Não se iluda e nem me iludo que a eleição de Fernando Pimentel é uma "virada contra o neoliberalismo", por exemplo (como disseram algumas pessoas) . Ilude-se quem sonha com isso, já que Pimentel é tido como "o mais tucano dos petistas". Todos estão confiando e desconfiando, porque o jogo político requer de nós muita atenção. Porque ninguém esqueceu do filhote de cruz-credo que ele deixou aqui em Belo Horizonte em 2008 - que "começa com M e termina com ERDA". Porque o secretário de Defesa Social que Pimentel colocou é uma pessoa que merece vigilância e, a priori, desconfiança.

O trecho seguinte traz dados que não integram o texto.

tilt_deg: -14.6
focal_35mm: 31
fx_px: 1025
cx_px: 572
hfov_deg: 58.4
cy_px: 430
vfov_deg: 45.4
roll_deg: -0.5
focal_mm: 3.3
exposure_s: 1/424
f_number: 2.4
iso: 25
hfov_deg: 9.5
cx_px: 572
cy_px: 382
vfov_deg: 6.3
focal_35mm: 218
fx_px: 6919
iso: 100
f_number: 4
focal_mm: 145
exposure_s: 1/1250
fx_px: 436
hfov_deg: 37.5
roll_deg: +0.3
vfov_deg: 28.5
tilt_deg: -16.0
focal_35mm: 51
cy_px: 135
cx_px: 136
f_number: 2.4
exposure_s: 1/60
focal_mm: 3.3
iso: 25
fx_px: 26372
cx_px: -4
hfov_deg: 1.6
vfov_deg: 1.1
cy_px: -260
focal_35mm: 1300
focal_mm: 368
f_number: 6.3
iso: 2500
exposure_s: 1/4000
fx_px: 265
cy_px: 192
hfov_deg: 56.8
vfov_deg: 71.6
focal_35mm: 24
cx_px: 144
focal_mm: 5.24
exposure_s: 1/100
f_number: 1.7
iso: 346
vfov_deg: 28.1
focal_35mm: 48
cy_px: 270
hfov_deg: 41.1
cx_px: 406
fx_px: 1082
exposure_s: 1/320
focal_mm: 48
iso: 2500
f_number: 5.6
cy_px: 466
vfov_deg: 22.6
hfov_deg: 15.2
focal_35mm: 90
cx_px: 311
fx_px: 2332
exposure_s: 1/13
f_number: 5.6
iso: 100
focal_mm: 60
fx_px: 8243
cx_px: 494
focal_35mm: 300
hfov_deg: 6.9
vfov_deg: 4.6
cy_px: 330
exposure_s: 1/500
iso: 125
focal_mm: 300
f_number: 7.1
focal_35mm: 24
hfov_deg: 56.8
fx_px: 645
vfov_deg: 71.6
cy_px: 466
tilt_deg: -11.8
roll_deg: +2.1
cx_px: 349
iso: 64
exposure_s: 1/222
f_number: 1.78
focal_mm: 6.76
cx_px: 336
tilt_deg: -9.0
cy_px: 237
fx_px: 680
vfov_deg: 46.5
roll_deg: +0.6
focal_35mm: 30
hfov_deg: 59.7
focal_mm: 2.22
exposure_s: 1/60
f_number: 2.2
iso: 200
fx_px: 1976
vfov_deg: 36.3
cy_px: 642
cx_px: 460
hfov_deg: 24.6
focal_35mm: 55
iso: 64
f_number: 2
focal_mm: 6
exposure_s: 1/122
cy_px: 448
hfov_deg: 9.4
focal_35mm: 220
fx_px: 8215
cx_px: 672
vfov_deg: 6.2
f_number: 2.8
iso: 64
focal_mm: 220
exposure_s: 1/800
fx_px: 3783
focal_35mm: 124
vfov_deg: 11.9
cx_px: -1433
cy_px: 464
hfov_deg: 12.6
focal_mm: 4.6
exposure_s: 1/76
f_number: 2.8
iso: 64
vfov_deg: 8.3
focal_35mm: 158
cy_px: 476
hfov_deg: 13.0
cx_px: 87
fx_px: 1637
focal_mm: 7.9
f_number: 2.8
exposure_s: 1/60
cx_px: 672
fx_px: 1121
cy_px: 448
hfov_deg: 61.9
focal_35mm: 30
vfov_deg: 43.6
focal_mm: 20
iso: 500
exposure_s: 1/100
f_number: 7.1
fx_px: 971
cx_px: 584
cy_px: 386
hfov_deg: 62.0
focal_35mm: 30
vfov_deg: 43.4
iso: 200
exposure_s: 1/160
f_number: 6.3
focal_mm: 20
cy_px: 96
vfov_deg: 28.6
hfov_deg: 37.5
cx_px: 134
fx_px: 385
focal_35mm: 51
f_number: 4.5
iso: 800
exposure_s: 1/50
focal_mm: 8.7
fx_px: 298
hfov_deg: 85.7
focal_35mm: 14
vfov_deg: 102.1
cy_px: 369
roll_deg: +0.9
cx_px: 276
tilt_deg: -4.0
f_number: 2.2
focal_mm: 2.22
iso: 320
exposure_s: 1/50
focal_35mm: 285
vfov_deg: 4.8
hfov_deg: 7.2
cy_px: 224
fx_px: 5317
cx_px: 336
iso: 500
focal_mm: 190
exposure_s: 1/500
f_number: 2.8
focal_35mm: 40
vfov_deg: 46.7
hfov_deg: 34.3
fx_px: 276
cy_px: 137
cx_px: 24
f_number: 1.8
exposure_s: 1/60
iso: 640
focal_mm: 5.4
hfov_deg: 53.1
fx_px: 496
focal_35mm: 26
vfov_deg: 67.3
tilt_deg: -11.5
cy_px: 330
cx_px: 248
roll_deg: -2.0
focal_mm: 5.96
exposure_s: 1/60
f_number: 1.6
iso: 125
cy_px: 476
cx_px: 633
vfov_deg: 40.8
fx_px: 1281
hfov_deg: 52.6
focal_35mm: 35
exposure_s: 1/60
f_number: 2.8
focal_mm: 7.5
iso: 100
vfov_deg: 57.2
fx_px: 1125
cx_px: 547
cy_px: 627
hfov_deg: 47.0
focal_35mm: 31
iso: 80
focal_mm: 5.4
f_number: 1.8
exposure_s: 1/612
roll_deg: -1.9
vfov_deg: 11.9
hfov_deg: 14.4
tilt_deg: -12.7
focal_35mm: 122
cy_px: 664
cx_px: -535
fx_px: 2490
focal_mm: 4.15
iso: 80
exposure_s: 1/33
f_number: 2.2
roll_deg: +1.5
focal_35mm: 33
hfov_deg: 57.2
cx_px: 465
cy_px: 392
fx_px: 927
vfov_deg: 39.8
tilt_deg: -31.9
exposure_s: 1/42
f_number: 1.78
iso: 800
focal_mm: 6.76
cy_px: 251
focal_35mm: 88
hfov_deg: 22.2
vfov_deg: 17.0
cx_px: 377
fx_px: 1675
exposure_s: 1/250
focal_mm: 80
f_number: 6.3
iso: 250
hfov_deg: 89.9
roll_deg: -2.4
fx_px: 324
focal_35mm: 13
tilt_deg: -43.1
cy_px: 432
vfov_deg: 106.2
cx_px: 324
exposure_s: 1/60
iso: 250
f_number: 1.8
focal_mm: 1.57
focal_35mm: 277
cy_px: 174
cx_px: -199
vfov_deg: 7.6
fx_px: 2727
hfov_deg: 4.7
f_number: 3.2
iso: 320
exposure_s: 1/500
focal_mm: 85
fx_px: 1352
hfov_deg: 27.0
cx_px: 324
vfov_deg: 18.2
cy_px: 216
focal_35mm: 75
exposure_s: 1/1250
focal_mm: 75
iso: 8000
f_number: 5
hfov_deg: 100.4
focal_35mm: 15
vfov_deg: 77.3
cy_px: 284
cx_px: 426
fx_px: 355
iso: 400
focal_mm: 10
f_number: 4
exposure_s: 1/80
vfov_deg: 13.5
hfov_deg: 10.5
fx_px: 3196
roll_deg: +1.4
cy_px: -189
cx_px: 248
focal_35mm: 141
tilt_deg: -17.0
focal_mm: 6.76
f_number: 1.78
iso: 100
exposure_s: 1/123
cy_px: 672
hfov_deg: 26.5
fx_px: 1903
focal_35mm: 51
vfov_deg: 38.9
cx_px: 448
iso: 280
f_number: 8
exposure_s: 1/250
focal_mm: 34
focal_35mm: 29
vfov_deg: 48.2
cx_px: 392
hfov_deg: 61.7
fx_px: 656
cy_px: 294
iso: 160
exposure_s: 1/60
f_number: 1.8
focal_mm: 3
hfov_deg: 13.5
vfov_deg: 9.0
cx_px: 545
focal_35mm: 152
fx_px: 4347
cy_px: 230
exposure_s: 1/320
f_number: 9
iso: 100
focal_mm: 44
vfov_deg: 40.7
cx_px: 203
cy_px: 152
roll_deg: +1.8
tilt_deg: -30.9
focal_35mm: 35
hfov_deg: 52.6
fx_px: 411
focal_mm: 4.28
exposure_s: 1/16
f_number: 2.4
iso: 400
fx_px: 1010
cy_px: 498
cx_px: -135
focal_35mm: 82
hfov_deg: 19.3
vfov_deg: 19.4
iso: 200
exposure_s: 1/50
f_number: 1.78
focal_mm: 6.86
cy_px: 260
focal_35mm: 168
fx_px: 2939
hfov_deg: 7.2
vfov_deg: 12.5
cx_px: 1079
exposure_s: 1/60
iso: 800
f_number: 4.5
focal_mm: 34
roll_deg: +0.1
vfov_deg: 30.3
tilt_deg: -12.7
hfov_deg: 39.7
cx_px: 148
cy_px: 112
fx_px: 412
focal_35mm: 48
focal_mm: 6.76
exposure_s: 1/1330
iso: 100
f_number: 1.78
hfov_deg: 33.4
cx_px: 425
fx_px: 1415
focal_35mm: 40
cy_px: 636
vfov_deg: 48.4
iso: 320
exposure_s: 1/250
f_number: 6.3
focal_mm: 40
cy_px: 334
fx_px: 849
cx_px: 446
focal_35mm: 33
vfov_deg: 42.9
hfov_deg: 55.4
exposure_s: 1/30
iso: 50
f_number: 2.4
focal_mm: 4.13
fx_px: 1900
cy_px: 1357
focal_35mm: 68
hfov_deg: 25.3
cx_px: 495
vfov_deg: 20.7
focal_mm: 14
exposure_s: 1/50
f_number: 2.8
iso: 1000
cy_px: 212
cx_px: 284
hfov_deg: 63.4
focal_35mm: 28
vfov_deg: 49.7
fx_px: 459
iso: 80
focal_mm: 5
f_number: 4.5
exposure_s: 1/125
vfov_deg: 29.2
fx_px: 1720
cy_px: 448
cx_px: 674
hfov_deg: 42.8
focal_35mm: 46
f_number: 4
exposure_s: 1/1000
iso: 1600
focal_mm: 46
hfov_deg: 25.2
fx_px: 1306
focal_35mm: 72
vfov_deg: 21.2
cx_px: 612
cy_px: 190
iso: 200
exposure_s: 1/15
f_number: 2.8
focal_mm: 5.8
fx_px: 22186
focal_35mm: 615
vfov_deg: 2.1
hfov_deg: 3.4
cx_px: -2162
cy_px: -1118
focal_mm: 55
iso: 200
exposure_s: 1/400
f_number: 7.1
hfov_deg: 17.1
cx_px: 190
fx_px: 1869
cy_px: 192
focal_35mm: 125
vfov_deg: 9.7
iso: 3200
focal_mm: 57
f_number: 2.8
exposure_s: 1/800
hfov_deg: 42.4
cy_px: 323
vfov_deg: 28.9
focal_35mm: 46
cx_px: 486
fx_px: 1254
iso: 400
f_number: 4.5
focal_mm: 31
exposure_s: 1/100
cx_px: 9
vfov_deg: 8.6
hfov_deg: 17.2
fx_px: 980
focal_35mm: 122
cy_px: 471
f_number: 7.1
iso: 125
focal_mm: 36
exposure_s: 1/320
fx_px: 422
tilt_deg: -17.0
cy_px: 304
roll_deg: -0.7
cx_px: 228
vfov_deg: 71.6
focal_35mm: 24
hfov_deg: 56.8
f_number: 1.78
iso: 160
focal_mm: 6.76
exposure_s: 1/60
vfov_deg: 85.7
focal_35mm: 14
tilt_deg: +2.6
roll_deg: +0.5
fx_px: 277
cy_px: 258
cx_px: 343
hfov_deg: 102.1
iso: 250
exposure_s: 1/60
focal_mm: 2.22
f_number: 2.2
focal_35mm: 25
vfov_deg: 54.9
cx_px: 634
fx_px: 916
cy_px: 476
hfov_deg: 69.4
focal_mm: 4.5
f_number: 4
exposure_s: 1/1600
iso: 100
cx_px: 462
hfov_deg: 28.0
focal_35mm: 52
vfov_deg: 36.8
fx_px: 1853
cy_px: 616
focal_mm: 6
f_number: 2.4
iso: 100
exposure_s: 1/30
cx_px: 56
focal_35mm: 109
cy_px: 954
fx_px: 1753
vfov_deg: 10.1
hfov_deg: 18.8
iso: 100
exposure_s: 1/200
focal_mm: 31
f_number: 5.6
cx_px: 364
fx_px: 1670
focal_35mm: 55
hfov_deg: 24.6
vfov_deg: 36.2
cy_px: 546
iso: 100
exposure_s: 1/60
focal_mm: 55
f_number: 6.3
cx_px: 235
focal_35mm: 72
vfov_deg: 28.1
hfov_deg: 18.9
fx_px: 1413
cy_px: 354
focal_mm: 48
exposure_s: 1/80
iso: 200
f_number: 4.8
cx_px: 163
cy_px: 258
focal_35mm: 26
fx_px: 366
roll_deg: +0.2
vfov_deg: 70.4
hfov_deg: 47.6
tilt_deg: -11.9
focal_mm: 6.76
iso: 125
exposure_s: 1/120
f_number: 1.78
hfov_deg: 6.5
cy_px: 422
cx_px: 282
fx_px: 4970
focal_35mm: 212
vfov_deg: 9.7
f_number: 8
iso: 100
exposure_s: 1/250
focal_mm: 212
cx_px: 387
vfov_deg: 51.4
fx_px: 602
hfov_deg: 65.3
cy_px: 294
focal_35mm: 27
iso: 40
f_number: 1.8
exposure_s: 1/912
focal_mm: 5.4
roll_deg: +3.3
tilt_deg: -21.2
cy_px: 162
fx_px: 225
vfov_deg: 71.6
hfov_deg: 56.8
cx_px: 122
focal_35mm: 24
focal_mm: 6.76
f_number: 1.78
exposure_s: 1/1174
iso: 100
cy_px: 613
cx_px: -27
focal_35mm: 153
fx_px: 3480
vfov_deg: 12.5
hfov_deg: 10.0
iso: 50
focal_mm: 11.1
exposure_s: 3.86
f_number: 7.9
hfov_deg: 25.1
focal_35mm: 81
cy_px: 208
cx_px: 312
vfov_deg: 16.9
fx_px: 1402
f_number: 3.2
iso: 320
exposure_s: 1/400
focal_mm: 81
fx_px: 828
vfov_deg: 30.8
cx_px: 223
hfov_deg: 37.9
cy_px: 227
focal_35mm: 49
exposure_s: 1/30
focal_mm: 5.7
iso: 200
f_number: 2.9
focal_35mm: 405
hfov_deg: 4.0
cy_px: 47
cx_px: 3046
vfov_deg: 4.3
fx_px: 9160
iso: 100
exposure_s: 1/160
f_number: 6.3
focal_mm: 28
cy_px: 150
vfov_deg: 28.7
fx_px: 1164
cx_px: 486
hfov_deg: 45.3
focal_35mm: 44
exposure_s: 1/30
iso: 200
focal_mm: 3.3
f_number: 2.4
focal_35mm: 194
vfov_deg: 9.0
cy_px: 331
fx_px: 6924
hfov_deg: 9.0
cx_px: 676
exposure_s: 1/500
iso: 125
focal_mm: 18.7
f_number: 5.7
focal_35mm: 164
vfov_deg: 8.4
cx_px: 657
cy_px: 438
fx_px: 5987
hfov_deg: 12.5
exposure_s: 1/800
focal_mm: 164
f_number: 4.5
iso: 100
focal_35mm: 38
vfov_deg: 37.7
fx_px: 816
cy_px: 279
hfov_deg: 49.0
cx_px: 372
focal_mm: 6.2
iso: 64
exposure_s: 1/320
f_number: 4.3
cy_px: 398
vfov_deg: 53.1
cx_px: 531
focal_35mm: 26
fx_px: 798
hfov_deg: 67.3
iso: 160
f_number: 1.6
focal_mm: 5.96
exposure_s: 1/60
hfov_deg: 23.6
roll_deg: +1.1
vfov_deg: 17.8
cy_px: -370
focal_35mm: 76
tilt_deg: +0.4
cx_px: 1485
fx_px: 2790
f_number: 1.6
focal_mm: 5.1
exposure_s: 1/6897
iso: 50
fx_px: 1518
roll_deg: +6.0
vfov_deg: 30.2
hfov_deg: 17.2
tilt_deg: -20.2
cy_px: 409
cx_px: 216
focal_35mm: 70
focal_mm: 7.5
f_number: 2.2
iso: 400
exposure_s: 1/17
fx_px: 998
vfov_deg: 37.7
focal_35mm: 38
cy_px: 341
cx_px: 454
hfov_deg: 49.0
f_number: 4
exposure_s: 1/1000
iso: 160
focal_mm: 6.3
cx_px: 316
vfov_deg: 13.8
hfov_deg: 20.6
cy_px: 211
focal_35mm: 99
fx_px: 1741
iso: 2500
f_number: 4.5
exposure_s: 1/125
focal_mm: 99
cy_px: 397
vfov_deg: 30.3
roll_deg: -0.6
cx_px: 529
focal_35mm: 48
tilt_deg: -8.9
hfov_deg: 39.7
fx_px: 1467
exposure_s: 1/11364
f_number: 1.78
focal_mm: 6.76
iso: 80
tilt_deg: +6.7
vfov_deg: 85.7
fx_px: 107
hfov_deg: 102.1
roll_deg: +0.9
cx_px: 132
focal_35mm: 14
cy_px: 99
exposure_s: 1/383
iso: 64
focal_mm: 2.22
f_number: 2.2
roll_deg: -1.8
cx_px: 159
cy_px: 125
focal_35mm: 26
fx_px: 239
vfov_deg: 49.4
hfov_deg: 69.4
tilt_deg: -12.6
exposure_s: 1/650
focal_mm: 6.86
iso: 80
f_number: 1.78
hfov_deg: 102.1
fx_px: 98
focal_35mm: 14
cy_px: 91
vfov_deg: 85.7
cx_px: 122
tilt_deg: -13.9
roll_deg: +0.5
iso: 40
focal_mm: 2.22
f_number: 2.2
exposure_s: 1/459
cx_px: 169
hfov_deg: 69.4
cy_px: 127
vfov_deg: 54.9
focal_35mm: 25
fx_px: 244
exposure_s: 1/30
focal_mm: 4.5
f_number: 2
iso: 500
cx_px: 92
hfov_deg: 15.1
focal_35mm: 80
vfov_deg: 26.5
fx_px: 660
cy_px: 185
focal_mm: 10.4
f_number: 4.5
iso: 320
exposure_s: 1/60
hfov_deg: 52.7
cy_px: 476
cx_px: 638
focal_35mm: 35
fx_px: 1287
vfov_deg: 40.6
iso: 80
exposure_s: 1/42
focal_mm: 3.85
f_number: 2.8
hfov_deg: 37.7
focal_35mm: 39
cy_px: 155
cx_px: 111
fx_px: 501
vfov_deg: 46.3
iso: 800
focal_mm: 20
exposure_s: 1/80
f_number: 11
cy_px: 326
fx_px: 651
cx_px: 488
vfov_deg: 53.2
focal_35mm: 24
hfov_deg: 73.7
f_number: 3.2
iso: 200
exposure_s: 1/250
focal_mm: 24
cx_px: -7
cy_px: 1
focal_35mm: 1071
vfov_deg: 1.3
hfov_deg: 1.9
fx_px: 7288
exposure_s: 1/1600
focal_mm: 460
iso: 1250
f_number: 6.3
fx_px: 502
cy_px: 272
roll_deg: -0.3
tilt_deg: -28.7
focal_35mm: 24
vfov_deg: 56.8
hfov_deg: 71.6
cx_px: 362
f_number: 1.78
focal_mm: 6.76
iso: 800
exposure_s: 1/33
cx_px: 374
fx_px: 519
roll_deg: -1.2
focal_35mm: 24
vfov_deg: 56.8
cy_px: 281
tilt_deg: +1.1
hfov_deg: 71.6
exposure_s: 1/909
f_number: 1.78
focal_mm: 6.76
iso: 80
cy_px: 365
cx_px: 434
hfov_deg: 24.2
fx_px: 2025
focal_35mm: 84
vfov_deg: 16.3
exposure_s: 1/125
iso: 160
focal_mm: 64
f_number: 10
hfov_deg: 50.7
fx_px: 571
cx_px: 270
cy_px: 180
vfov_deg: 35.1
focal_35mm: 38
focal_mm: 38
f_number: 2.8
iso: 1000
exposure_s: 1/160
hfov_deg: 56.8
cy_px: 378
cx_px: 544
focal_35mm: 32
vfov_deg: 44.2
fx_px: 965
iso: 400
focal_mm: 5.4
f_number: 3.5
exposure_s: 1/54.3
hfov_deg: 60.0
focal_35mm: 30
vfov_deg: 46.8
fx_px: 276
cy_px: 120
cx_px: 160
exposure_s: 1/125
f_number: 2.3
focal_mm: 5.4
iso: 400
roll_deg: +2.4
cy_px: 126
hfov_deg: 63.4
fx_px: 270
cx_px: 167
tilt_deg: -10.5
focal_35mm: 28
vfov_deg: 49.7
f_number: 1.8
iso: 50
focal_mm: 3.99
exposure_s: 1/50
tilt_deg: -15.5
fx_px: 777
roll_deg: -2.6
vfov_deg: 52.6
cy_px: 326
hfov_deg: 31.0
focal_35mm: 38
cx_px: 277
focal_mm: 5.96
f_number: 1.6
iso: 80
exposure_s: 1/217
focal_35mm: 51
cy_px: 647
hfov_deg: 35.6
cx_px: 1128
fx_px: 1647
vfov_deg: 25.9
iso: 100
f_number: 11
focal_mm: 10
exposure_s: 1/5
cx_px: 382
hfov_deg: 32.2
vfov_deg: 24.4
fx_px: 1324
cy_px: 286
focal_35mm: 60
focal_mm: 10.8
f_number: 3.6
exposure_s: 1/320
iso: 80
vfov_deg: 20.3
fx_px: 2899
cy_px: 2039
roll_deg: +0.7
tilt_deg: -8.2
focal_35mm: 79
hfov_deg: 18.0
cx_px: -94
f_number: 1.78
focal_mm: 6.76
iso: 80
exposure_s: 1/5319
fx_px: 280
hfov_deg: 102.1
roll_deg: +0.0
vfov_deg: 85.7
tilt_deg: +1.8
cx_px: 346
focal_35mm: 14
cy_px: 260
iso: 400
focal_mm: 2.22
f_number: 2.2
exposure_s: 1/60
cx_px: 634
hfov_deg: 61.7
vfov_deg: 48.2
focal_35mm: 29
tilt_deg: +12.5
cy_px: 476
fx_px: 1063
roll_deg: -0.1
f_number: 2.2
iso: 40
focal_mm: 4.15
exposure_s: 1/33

Não são poucos os motivos para isso, mas não quer dizer que vou ignorar a existência deles e fazer um apoio incondicional ou ver para todos esses defeitos e cagadas e largar para lá, sem deixar a minha contribuição. Por vários motivos, eu estou plenamente consciente que meu apoio ao atual governo é um apoio crítico: vamos em frente, mas olhando para os lados. Sabemos do potencial dessa virada. É a primeira legislatura do PT em Minas Gerais, com uma eleição ganha em primeiro turno - o simbolismo disso é interessante. Podemos enxergar uma mínima mudança "no estado do nosso Estado", como disse Pimentel na posse. Eu também entro no rolê de querer contribuir para isso. Mas, como se diz em Minas, "devagar com o andor que o santo é de barro". Vamos usar o nosso potencial desconfiativo e trabalhar. Não dá somente para ficarmos que nem hienas ("oh, céus, oh, vida").

Vou copiar aqui a fala do meu irmão Luciano Jorge, professor da rede estadual. Com ela, eu concluo meu raciocínio e convoco todo mundo que tiver a fim para somar (e petralhar).

Acho importante qualquer leitura crítica de QUALQUER movimento. Não sou iludido de querer um "We Are The World". Mas, assim, já não sou nenhum menino de achar que tá de boa sair no tapa com todo mundo por qualquer coisa. Eu às vezes prefiro o silêncio do que a tagarelice.  
Acho que às vezes, só às vezes, falta um pouquinho de tranquilidade pra refletir e conversar (ou as duas coisas juntas...) sobre as contradições que estão colocadas. Eu ainda prefiro o encontro com a parte que tá a fim de dialogar (sem carteirada, minimamente consciente de seu lugar na sociedade e tudo mais) do que ficar eternamente no meu monólogo chato, desmobilizador, que não caminha.
E mais: nesses momentos eu ando com muita preguiça dessa esquerda ortodoxa e penso que essa é pior do que certos "religiosos" (se bem que eles pensam na revolução como quem pensa na terra prometida... Eu penso que isso é um problema). Essa ortodoxia desmerece o que pret@s, mulheres, trans e outros tantos grupos andam construindo. 
No mais, notei nesse ano [de 2014] que posso aprender com pessoas completamente diferentes, de origens diferentes, que não precisam gritar aos quatro ventos o que fazem. Elas apenas fazem o que deve ser feito. E eu acho isso valoroso pra caramba. 
Só espero que em 2015 sejamos menos sectários, mais reflexivos, encarando nossas contradições, colocando-as na mesa, assumindo nossos erros e reconhecendo a postura do outro. E, obviamente, sem perder de vista contra quem lutamos. Espero maior espaço pra reflexão, menos pontos finais e mais pontos de interrogação.